Other major optimizations for these N-dimensional convolutions are done by the programmer/designer: some convolution kernels are "decomposable" and the expensive multi-dimensional operation can be strength-reduced to a sequence of 1-dimensional convolutions with appropriately chosen filter kernels to produce the same mathematical result. This optimization has nothing to do with SIMD but simplifies the work to embody the operation. Fewer input values to read (e.g. a 1D line of neighbors instead of 2D box) and the number of arithmetic operations to do all the multiply-and-add steps to produce the output. Imagine a 2D filter that operates on an 8x8 window. The 2D convolution has to sample and combine 64 input neighbors per output, while the decomposed filter does 8 neighbors in each axis and so one quarter as many steps total after one pass for the X axis and one pass for the Y axis.

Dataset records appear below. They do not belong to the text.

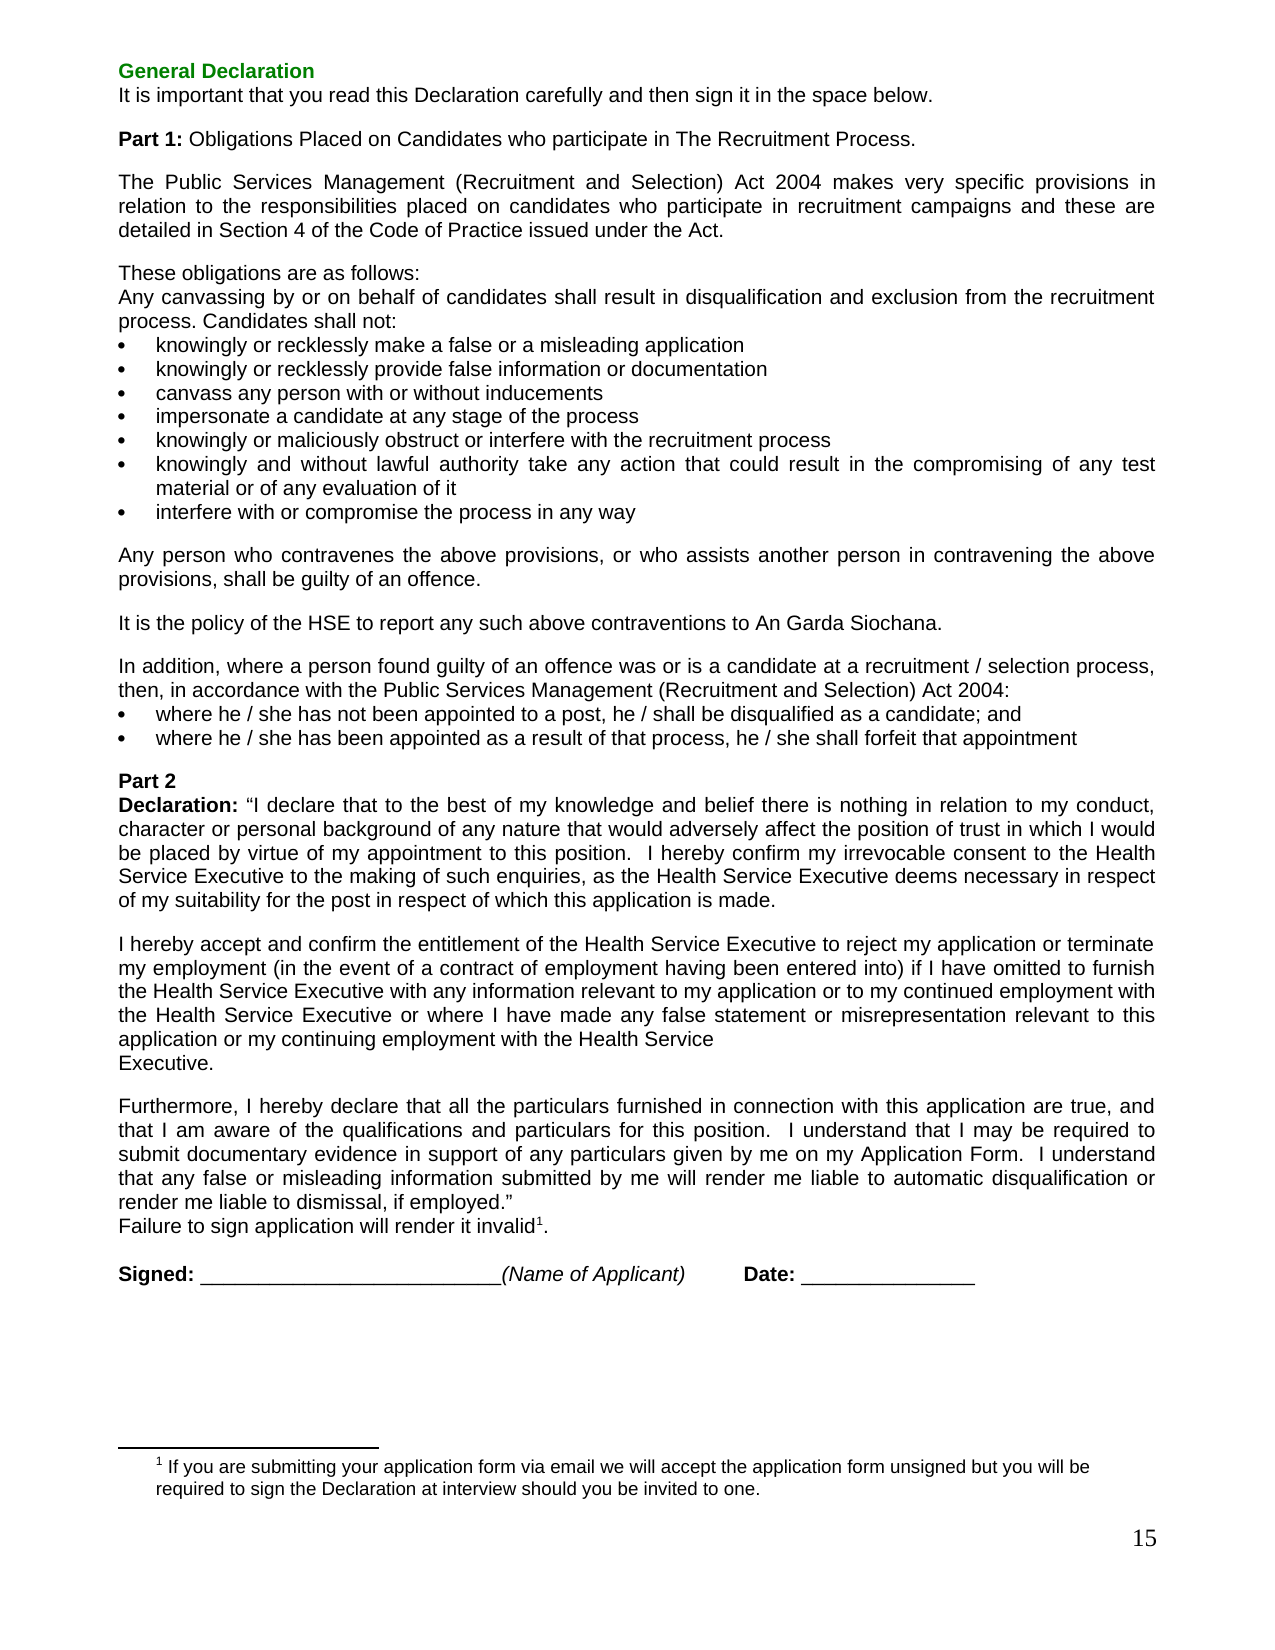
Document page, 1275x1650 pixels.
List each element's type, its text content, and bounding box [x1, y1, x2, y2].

text Furthermore, I hereby declare that all the particulars furnished in connection with this application are true, and that I am aware of the qualifications and particulars for this position. I understand that I may be required to submit documentary evidence in support of any particulars given by me on my Application Form. I understand that any false or misleading information submitted by me will render me liable to automatic disqualification or render me liable to dismissal, if employed.” [118, 1094, 1157, 1214]
text These obligations are as follows: [118, 261, 1157, 284]
text Executive. [118, 1051, 1157, 1075]
text Declaration: “I declare that to the best of my knowledge and belief there is nothing in relation to my conduct, character or personal background of any nature that would adversely affect the position of trust in which I would be placed by virtue of my appointment to this position. I hereby confirm my irrevocable consent to the Health Service Executive to the making of such enquiries, as the Health Service Executive deems necessary in respect of my suitability for the post in respect of which this application is made. [118, 792, 1157, 912]
list interfere with or compromise the process in any way [118, 500, 1157, 524]
text Any canvassing by or on behalf of candidates shall result in disqualification and exclusion from the recruitment process. Candidates shall not: [118, 284, 1157, 332]
text Signed: __________________________(Name of Applicant) Date: _______________ [118, 1262, 1157, 1286]
text General Declaration [118, 59, 1157, 83]
list impersonate a candidate at any stage of the process [118, 404, 1157, 428]
list knowingly or recklessly provide false information or documentation [118, 356, 1157, 380]
text I hereby accept and confirm the entitlement of the Health Service Executive to reject my application or terminate my employment (in the event of a contract of employment having been entered into) if I have omitted to furnish the Health Service Executive with any information relevant to my application or to my continued employment with the Health Service Executive or where I have made any false statement or misrepresentation relevant to this application or my continuing employment with the Health Service [118, 931, 1157, 1051]
text Failure to sign application will render it invalid. [118, 1214, 1157, 1238]
text The Public Services Management (Recruitment and Selection) Act 2004 makes very specific provisions in relation to the responsibilities placed on candidates who participate in recruitment campaigns and these are detailed in Section 4 of the Code of Practice issued under the Act. [118, 169, 1157, 241]
text Any person who contravenes the above provisions, or who assists another person in contravening the above provisions, shall be guilty of an offence. [118, 543, 1157, 591]
list canvass any person with or without inducements [118, 380, 1157, 404]
text Part 2 [118, 768, 1157, 792]
list where he / she has been appointed as a result of that process, he / she shall forfeit that appointment [118, 725, 1157, 749]
list knowingly and without lawful authority take any action that could result in the compromising of any test material or of any evaluation of it [118, 452, 1157, 500]
list knowingly or recklessly make a false or a misleading application [118, 332, 1157, 356]
text It is the policy of the HSE to report any such above contraventions to An Garda Siochana. [118, 610, 1157, 634]
list knowingly or maliciously obstruct or interfere with the recruitment process [118, 428, 1157, 452]
list where he / she has not been appointed to a post, he / shall be disqualified as a candidate; and [118, 701, 1157, 725]
text It is important that you read this Declaration carefully and then sign it in the space below. [118, 83, 1157, 107]
text In addition, where a person found guilty of an offence was or is a candidate at a recruitment / selection process, then, in accordance with the Public Services Management (Recruitment and Selection) Act 2004: [118, 653, 1157, 701]
text Part 1: Obligations Placed on Candidates who participate in The Recruitment Process. [118, 126, 1157, 150]
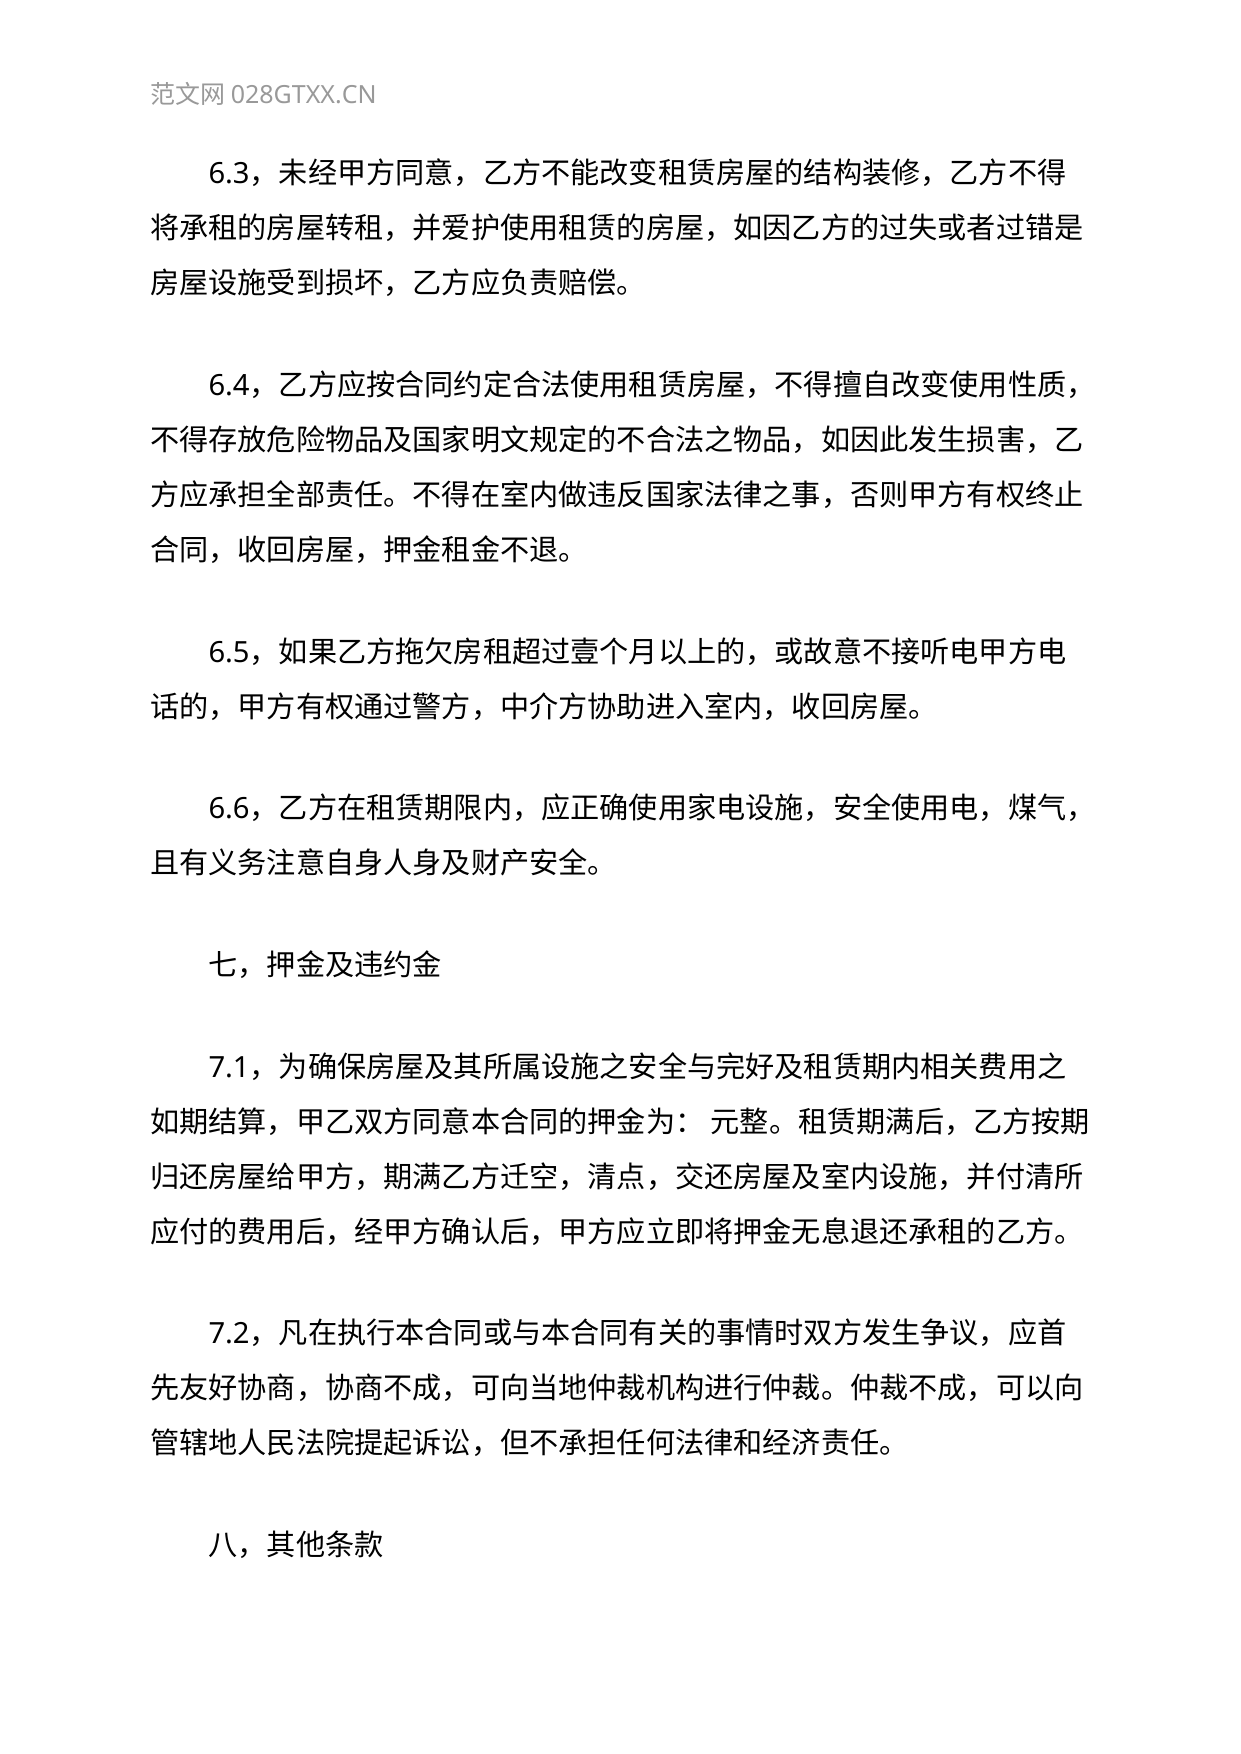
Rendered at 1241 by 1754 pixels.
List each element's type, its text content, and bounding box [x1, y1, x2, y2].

text 七，押金及违约金 [150, 942, 1090, 984]
text 7.1，为确保房屋及其所属设施之安全与完好及租赁期内相关费用之如期结算，甲乙双方同意本合同的押金为： 元整。租赁期满后，乙方按期归还房屋给甲方，期满乙方迁空，清点，交还房屋及室内设施，并付清所应付的费用后，经甲方确认后，甲方应立即将押金无息退还承租的乙方。 [150, 1043, 1090, 1251]
text 6.5，如果乙方拖欠房租超过壹个月以上的，或故意不接听电甲方电话的，甲方有权通过警方，中介方协助进入室内，收回房屋。 [150, 628, 1090, 726]
text 7.2，凡在执行本合同或与本合同有关的事情时双方发生争议，应首先友好协商，协商不成，可向当地仲裁机构进行仲裁。仲裁不成，可以向管辖地人民法院提起诉讼，但不承担任何法律和经济责任。 [150, 1310, 1090, 1462]
text 八，其他条款 [150, 1522, 1090, 1564]
text 6.4，乙方应按合同约定合法使用租赁房屋，不得擅自改变使用性质，不得存放危险物品及国家明文规定的不合法之物品，如因此发生损害，乙方应承担全部责任。不得在室内做违反国家法律之事，否则甲方有权终止合同，收回房屋，押金租金不退。 [150, 362, 1090, 569]
text 6.3，未经甲方同意，乙方不能改变租赁房屋的结构装修，乙方不得将承租的房屋转租，并爱护使用租赁的房屋，如因乙方的过失或者过错是房屋设施受到损坏，乙方应负责赔偿。 [150, 150, 1090, 302]
text 6.6，乙方在租赁期限内，应正确使用家电设施，安全使用电，煤气，且有义务注意自身人身及财产安全。 [150, 785, 1090, 882]
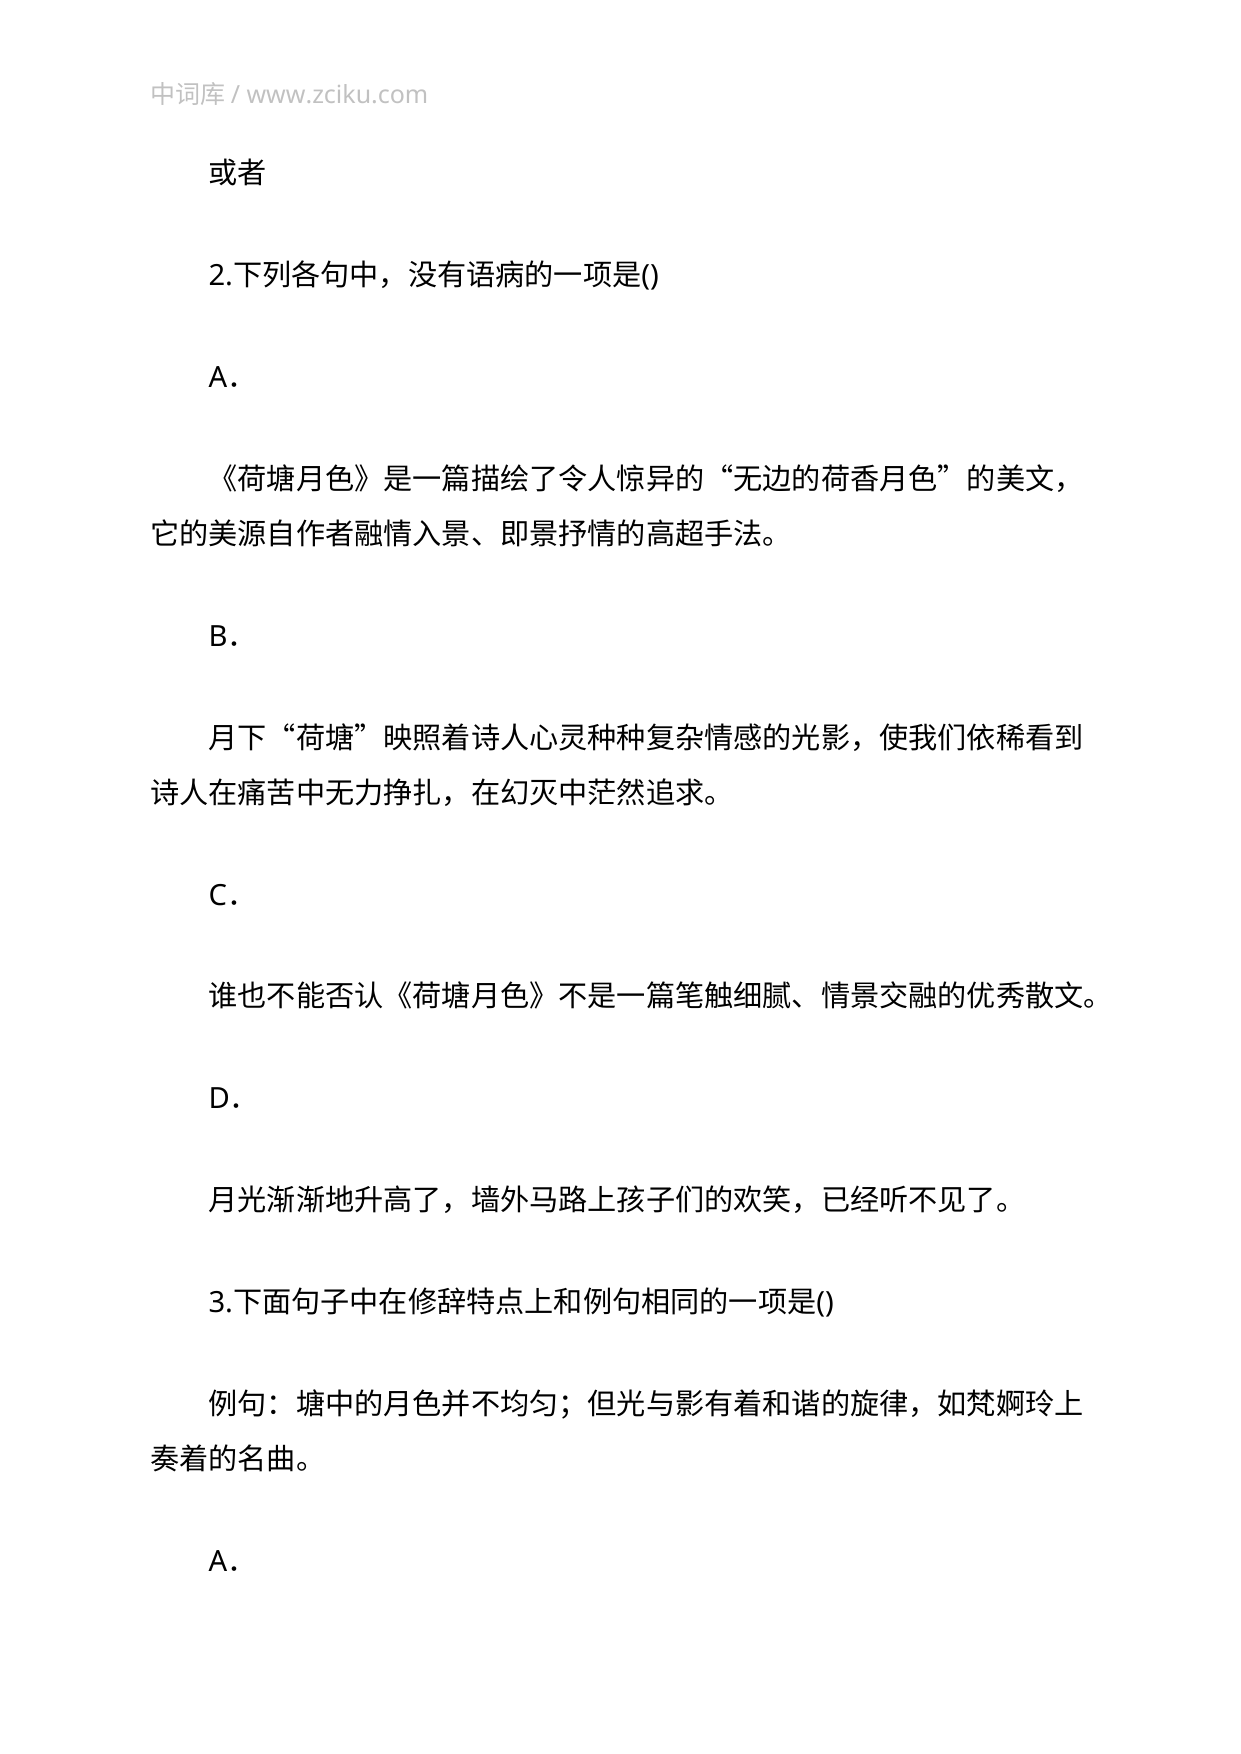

Naively, decompsition is done as separate 1D passes over the data and so performs more memory writes and allocates an additional intermediate array between the original input and final output. This is often a big win in spite of the extra memory demands. It's a lot more coding, but this could also be "pipelined" to some degree in N-dimensions to avoid pushing the entire intermediate results arrays through main memory. Approaches differ, but you can make different tradeoffs for how many intermediate results to store or buffer versus redundant calculation in a less stateful manner.

Generally, as you make the above kinds of optimizations your code becomes more "block-based", loading larger chunks of data with fewer changes to new "random" memory locations. This is very much like how databases and filesystems optimized their access to disk storage in prior decades to avoid random seeks for individual bytes or blocks and to instead use clever structures to support faster loading of sets of blocks or pages. When this is successful, your program does most of its memory access sequentially and achieves higher throughput that is bound by total memory bus bandwidth rather than random access latency limitations.

The final form of "pipelining" matters once you really hit your stride with these optimized, block-based programs. All this access again can cause cache spilling as you sustain high bandwidth memory access. But if you can provide the right hints to the CPU, or if the CPU is clever enough to detect the pattern, it can shift into a different cache management regime. Knowing that you will only access each block of data once and then move on (because you are holding the reusable state in registers), the CPU can use a different prefetching and spilling policy to both optimize for your next memory access and to avoid churning the whole cache with these values you will only read once and then ignore. This reduces the impact of the code on other concurrent tasks which can still enjoy more reasonable caching behavior in spite of the busy neighbor.

Generally yes to the first question, no to the second.

If you want your code to have low perturbance on other concurrent work done by the system, implementing it in a inefficient way doesn't usually help with that goal, since then your code will just be executing all the time because it takes a long time to finish. And you still won't have good control of the execution resources compared to using normal tools like OS scheduling policies to address the goal.